Rice Bowl Project: Lenten Season, 2020

Churches Together in Rome

Different national and local crises have led to many Africans leaving their homes and searching for a new place to live. In the last 18 months, well over 2,500 more have arrived on this small island country. They arrive exhausted, grieving the loss of husbands, wives or children on their journey through the Sahara, then Libya’s conflicts and across the Mediterranean to Malta.

The island which welcomed St. Paul then puts them into detention; into open centres where the tents and “cabins” (old shipping containers) breed disease in the baking heat of summer, and misery in the damp cold of winter.

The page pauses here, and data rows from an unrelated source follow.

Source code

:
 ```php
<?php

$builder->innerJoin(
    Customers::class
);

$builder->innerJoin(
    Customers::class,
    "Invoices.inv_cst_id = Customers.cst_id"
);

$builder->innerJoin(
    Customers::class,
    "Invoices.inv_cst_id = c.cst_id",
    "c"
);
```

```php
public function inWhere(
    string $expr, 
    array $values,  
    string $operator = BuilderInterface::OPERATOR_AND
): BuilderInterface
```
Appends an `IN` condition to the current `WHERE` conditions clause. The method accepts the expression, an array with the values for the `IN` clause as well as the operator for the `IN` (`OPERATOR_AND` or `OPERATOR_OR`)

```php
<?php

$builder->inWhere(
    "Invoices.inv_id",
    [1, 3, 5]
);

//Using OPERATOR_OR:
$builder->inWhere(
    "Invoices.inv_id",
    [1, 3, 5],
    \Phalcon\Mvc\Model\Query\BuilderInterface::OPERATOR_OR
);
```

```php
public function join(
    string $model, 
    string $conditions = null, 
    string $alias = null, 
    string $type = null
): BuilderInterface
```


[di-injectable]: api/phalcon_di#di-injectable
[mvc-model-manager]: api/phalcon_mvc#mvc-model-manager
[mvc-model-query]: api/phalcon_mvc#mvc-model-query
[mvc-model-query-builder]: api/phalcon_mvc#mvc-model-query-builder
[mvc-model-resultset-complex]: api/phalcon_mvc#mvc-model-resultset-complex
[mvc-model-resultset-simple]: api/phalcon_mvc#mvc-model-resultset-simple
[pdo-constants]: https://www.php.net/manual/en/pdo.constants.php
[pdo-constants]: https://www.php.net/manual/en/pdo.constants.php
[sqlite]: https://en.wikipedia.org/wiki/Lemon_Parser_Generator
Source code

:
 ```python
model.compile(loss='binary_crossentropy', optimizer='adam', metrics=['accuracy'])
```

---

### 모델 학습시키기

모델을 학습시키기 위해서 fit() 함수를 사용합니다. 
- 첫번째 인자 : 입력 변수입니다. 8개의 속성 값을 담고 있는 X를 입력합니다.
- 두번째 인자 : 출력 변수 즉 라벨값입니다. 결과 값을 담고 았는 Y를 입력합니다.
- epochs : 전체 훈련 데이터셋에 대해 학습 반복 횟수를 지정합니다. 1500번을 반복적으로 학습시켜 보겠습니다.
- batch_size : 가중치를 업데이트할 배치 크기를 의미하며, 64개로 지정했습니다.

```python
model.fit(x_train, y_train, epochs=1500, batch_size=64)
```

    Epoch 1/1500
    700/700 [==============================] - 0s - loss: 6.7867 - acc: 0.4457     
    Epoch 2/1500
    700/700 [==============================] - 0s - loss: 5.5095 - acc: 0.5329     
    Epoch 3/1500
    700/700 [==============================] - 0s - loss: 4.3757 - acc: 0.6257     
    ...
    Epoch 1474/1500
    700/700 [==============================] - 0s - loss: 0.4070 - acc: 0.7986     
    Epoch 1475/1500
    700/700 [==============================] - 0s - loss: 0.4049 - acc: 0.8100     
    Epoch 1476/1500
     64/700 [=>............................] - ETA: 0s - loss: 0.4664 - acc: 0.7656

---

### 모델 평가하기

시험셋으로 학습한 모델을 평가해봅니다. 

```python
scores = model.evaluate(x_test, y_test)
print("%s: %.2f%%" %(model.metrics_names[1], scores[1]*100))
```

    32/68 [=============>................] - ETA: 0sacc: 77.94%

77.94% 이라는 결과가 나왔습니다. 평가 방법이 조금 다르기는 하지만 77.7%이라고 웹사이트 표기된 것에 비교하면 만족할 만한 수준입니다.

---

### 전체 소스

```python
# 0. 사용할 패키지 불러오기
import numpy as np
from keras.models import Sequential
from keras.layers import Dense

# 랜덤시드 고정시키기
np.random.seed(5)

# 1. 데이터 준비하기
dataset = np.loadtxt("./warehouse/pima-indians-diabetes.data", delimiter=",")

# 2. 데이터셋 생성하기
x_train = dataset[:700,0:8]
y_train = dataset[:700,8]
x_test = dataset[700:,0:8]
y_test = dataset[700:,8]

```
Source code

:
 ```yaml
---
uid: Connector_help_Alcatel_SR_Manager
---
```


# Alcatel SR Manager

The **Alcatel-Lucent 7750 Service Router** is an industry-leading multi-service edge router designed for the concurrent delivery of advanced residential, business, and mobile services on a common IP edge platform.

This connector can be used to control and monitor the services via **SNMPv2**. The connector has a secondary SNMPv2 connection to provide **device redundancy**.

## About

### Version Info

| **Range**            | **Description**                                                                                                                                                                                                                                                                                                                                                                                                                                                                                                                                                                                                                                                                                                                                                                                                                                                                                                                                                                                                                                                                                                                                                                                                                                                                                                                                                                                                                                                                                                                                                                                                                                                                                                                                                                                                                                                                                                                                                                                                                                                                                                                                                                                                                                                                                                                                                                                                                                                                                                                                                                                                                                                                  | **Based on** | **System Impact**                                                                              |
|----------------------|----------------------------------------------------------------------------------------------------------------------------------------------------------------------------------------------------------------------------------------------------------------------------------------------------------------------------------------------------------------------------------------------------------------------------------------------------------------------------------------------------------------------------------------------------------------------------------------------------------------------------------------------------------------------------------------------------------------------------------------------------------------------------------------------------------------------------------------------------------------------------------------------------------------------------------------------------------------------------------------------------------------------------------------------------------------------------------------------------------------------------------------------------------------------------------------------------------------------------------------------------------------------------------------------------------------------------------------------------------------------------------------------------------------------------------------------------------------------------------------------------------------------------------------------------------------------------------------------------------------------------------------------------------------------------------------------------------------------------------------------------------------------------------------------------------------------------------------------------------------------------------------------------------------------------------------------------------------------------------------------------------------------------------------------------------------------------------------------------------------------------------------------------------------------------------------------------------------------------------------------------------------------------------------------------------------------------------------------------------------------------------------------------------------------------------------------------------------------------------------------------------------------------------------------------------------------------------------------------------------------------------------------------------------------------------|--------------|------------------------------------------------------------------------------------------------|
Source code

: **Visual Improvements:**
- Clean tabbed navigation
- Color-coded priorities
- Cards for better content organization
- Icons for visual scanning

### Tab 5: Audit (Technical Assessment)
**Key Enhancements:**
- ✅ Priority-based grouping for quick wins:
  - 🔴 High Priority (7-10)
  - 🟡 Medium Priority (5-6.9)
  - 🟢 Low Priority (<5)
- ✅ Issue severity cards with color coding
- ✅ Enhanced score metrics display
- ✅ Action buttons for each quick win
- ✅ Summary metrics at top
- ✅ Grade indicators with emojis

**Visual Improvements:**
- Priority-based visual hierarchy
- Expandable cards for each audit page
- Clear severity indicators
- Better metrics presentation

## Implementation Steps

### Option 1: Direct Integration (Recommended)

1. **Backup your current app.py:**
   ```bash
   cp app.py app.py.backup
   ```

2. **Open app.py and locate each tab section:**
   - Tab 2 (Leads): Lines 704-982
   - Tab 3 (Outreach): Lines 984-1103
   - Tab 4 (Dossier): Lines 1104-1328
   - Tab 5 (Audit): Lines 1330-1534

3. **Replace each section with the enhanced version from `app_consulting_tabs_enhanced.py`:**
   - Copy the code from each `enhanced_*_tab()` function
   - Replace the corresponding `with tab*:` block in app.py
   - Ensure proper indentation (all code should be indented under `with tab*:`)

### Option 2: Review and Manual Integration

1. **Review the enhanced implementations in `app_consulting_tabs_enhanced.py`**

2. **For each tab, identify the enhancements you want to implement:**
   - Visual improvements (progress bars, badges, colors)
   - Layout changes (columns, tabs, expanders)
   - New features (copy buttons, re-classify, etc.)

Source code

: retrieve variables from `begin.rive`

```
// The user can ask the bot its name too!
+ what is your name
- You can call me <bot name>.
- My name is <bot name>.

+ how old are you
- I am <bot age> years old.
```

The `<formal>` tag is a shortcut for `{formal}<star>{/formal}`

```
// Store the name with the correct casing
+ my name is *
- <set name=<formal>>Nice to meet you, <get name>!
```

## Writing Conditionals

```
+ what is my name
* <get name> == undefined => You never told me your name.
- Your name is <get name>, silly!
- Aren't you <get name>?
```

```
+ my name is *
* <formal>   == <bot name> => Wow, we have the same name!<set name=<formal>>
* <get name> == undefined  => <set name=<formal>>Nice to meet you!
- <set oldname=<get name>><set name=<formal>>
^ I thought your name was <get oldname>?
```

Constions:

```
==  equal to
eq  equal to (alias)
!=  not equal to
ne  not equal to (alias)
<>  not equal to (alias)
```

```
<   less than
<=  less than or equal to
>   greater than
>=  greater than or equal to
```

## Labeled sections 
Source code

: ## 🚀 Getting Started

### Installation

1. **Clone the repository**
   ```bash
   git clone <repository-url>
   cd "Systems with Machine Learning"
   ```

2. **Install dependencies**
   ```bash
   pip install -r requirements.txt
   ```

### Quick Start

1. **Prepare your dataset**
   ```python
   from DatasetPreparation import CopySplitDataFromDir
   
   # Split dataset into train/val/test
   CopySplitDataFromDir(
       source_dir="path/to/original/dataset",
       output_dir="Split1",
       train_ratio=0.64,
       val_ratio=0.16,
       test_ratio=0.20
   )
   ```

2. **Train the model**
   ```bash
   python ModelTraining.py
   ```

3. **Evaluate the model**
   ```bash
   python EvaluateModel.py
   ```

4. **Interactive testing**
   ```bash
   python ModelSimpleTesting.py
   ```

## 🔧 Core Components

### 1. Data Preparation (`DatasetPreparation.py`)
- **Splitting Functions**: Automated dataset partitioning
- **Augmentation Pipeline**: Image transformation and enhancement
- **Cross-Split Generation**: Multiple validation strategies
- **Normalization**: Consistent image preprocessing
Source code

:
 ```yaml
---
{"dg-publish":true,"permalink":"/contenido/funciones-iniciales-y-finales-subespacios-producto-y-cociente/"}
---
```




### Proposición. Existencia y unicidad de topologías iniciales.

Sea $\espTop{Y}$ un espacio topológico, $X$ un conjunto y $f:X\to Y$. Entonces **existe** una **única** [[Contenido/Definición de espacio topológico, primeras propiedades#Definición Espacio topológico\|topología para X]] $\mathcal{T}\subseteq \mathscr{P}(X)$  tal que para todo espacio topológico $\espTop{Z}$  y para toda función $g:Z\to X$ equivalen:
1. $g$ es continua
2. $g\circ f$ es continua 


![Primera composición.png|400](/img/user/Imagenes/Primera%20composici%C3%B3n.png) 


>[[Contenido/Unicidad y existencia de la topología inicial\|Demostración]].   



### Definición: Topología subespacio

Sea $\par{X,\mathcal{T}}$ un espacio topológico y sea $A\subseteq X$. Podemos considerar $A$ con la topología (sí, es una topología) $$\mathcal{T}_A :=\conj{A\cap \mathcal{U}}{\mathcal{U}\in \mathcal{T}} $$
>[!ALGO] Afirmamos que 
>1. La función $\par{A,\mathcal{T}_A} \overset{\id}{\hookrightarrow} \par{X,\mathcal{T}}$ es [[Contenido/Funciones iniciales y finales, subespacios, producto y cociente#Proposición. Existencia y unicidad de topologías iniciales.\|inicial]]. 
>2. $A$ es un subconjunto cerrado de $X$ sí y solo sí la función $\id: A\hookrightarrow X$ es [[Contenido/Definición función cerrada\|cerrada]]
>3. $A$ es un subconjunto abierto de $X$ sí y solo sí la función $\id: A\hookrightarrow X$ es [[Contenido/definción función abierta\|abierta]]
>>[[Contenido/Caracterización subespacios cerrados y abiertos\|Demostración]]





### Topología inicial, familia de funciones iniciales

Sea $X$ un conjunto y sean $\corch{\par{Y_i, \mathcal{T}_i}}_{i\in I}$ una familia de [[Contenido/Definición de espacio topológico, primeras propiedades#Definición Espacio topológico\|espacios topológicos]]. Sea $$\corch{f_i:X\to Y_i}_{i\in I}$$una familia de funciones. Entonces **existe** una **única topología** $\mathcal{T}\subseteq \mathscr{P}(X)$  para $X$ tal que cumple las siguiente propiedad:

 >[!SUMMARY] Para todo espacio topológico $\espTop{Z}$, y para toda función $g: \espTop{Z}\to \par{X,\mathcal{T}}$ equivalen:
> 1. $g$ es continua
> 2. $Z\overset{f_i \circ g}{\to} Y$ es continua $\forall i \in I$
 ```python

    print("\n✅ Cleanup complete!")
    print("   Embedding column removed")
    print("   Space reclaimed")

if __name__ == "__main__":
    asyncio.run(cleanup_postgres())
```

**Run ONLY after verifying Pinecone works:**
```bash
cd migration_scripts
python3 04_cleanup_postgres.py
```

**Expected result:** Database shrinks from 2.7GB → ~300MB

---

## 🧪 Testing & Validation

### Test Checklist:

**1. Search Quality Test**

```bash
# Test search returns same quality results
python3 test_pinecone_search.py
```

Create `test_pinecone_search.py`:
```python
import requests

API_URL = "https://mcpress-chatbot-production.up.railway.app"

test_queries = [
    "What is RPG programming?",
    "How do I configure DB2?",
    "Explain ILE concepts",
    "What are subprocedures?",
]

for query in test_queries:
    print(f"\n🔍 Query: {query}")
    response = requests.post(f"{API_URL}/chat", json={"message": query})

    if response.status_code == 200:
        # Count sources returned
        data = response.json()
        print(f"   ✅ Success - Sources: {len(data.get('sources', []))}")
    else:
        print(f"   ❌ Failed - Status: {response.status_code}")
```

In the 2000’s as the need grew the St. Andrew’s Scots Church, Malta began to respond to this need. Later the Church of Scotland and the Methodist Church, and the two parent churches of St. Andrew’s Scots Church begun to help in a small way. It has now become an organized charity run by the Church of Scotland and coordinates with the Red Cross of Malta. But as the mission project has grown, so has the vision. Out of Africa … into Malta is now looking at longer-term initiatives which will help take people out of the camps and refugee centers permanently. At the core of this vision is an effective way of multiplying the benefits of your giving.

What the project does

• Provide for their daily needs of food, clothing, and housing.

• Micro-financing for the refugees and it also hopes to offer assistance to the poorest Maltese families to create a real chance of achieving better integration among people from widely differing background and experience, but whose problems are shared.

• Provides a Community drop-in center to help people meet others and developing supportive relationships.

• Work with the Jesuit Refugee Service, providing maternity support to the many young women who arrive pregnant.

• Teaches English to improve their opportunities for employment.

• Provide a place for children to play and have fun.